The pay? Officially €0 a year so you will need to maintain a full time job on top of all this too. Oh and just out of respect and loyalty to this amazing opportunity we’ve given you, we ask that you refrain from drinking, yes even when you’re off the clock and not at work. Sound good?
While they may be held up as pillars of their community and heroes in the eyes of kids across Ireland, a job ad for intercounty GAA player wouldn’t get many takers on LinkedIn.
[ Harmful drinking culture among elite GAA players, study findsOpens in new window ]
An Economic and Social Research Institute (ESRI) report commissioned by the GAA in 2018 found commitments at senior intercounty can demand up to 31 (unpaid) hours a week from players. It found players compromised on sleep to juggle demands of personal and sporting life, and those players were more likely to suffer injury. Nearly half of the players over age 30 said they spent less than an hour on personal relationships on training days.
If a friend rang you telling you without context about how they joined a group of committed and like minded people but they needed to give up 30 hours for free, wear matching outfits, promise not to drink, and oh they won’t have time for personal relationships, you would google “cult deprogramming expert”. Or maybe “cult deprogramming expert, cheapest” if you were feeling mean.
Some insist going from amateur to professional would take the unique and gentle magic out of the sport. Things you don’t see in other elite level sports like star players teach in local schools, kids running on the field at the end of a game and being able to bring snacks from home into Croke Park.

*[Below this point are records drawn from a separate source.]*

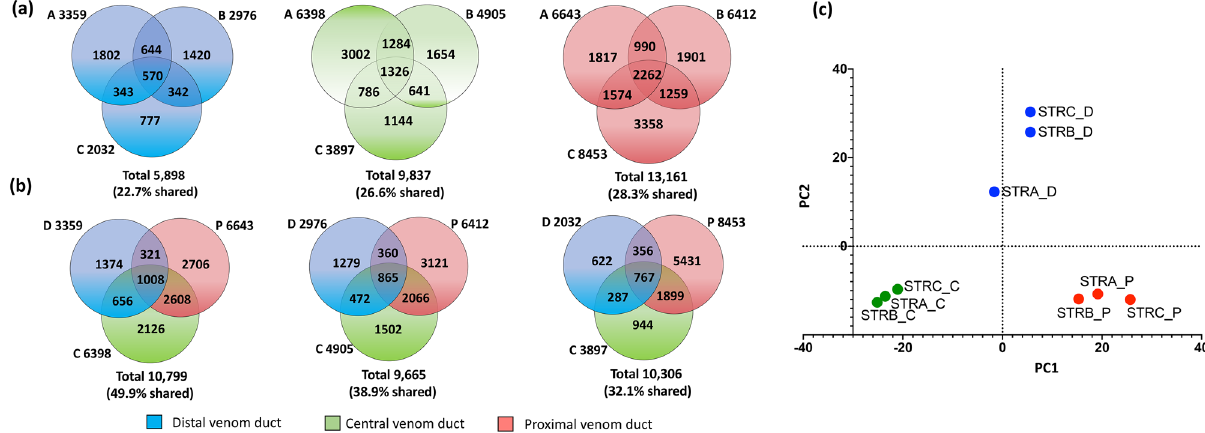
Figure 4. Comparison of the peptide distribution in three venom duct sections (distal, central and proximal) across the three adult C. striatus (specimens A–C). (a) Venn diagrams showing the common and unique peptide masses across the three venom duct sections (D, C and P) in three specimens (A, B and C) of C. striatus. Total mass units detected in the LC–MS for each specimen is shown below the respective Venn diagram. (b) Venn diagrams showing the mass variability in each venom duct section (D, C and P) across the three specimens (A, B and C) of C. striatus. Percentage of the shared masses between the specimens are shown under the each Venn diagram. (c) PCA plot showing the variability of the venom extracted from dissected venom duct sections in three specimens. LC–MS data generated from SCIEX 5600 QTOF instrument is statistically analysed using the MarkerView software to obtain the PCA and loading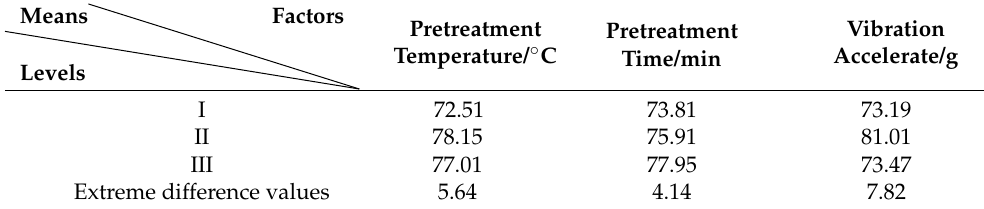
Table 3. Mean and extreme difference results of interlaminar shear strength of laminates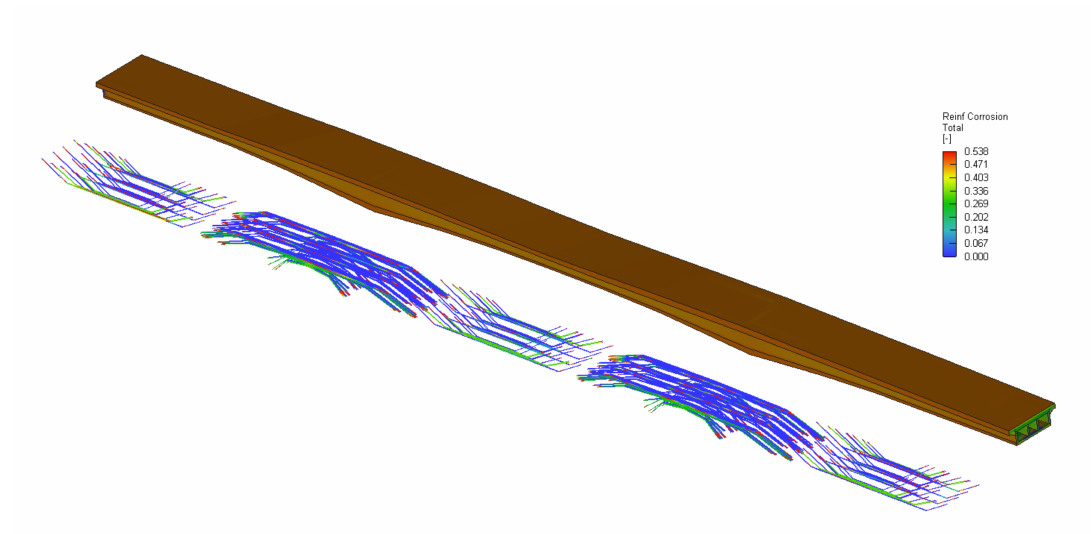
Figure 4. (top) Plot of the reinforcement corrosion of the smeared reinforcement in the shell elements and (bottom) corrosion of the pre-stressed cables in the webs of the girder box after 100 years of chloride ingress.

Money is one thing, the drinking bans, however, are another. If we trust players to be the pride of parish and role models to our children, why don’t we trust them to have a pint during the season?
[ GAA players spending up to 31 hours a week on county commitmentsOpens in new window ]

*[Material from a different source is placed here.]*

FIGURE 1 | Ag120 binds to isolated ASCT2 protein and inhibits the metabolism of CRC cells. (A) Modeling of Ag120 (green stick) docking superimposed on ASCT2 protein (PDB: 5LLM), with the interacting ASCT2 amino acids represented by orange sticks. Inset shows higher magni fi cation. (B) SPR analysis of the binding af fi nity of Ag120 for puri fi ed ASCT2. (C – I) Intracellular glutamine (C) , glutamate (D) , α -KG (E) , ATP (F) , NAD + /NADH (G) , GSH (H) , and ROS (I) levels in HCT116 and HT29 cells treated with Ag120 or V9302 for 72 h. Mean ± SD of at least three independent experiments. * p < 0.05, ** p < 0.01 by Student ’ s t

After all, this policy may be doing them harm, according to new research published in the Irish Journal of Medical Science on Monday. The study analysed survey responses from 111 intercounty players about the drinking culture including bans within the GAA.
They found “some respondents suggested that due to being unable to drink in moderation throughout the year, they over-indulge in the off season.”

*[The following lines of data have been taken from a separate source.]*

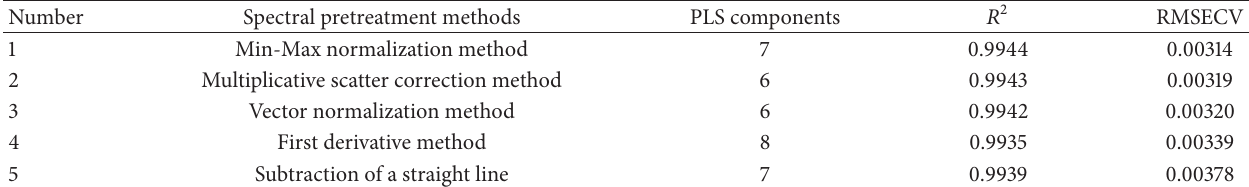
Table 3: Model verification results by using different spectral pretreatment methods.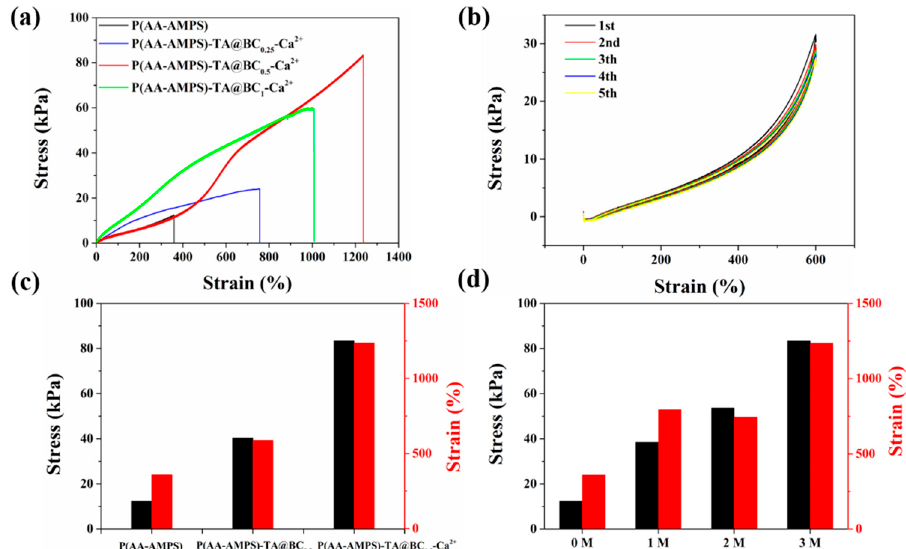
Figure 3. Tensile properties of hydrogel. ( a ) Tensile stress–strain curves of P(AA ‐ AMPS) ‐ TA@BC ‐ Ca 2+ hydrogels with different concentrations of TA@BC; ( b ) stretch–release cycle (600%, 5 cycles) of P(AA ‐ AMPS) ‐ TA@BC 0.5 ‐ Ca 2+ hydrogel; ( c ) tensile stress–strain histogram of P(AA ‐ AMPS), P(AA ‐ AMPS) ‐ TA@BC 0.5 , and P(AA ‐ AMPS) ‐ TA@BC 0.5 ‐ Ca 2+ hydrogels (black columns: stress, red columns: strain); ( d ) tensile stress–strain histogram of P(AA-AMPs)-TA@BC-Ca 2+ hydrogels with different concentrations of Ca 2+ ions (black columns: stress, red columns: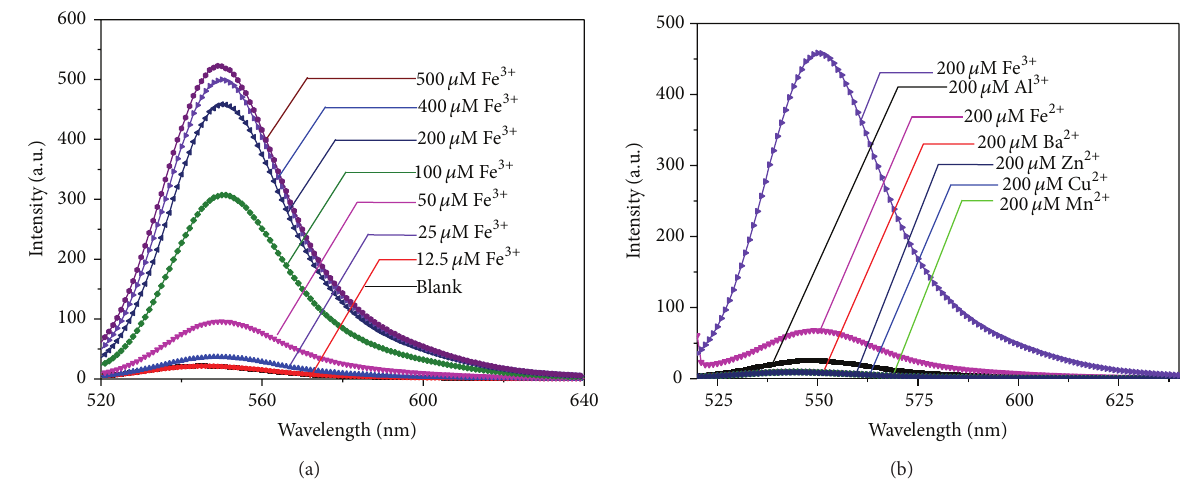
Figure 2: Fluorescence spectra of FD2 (0.1 𝜇 M) in 3%NaCl solution containing different concentrations of Fe 3+ ions (a) and other metal ions (b).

“They feel that they cannot engage fully in a regular social life and subsequently overindulge when given an opportunity.”
The research concluded overall that “a harmful drinking culture exists within elite GAA” citing not just the bans but the tight relationship between alcohol and the sport overall from local pub sponsorship to the famous “See you in Coppers!” tagline.
Not all teams, however, insist on drinking bans. Last year Galway boss Padraic Joyce clarified on a podcast he had never insisted on one for his side because he didn’t need to.
These are after all athletes with “amateur” in their title but professional in their performance on the ground. Heavy drinking interferes with that.
Some drinking bans are official, others rely on a sort of Catholic-guilt style sense of you’re always being watched by someone. It is the feeling that compels us to put money in the honesty box at the water stand in Dublin Airport even though there’s nothing to stop us walking off with a bottle except the silent judgment of strangers.
We know the stories of players making sure everyone in the bar knows they’re drinking MiWadi and that they can happily drive everyone home later. The local pub is a well established rural panopticon. The walls have eyes and also the Bainisteoir’s phone number.
Single players can find it difficult to date with both venue options and available time diminished.
Fans of the sport are collectively rolling their eyes reading the research on drinking attitudes in the GAA because this is something they had already heard before. Sure former players have been warning us for years, such as Marc Ó Sé, Kieran Bergin, Lee Keegan and Noel Considine just to name a few.
Earlier this year even GAA stalwart Pat Spillane asked why can’t the organisation adopt the attitude of rugby towards trusting its players to have a few pints in the season.
When we’re looking at routinely brutalised rugby lads as exemplars of sensible and calm thinking, then maybe the GAA has a problem.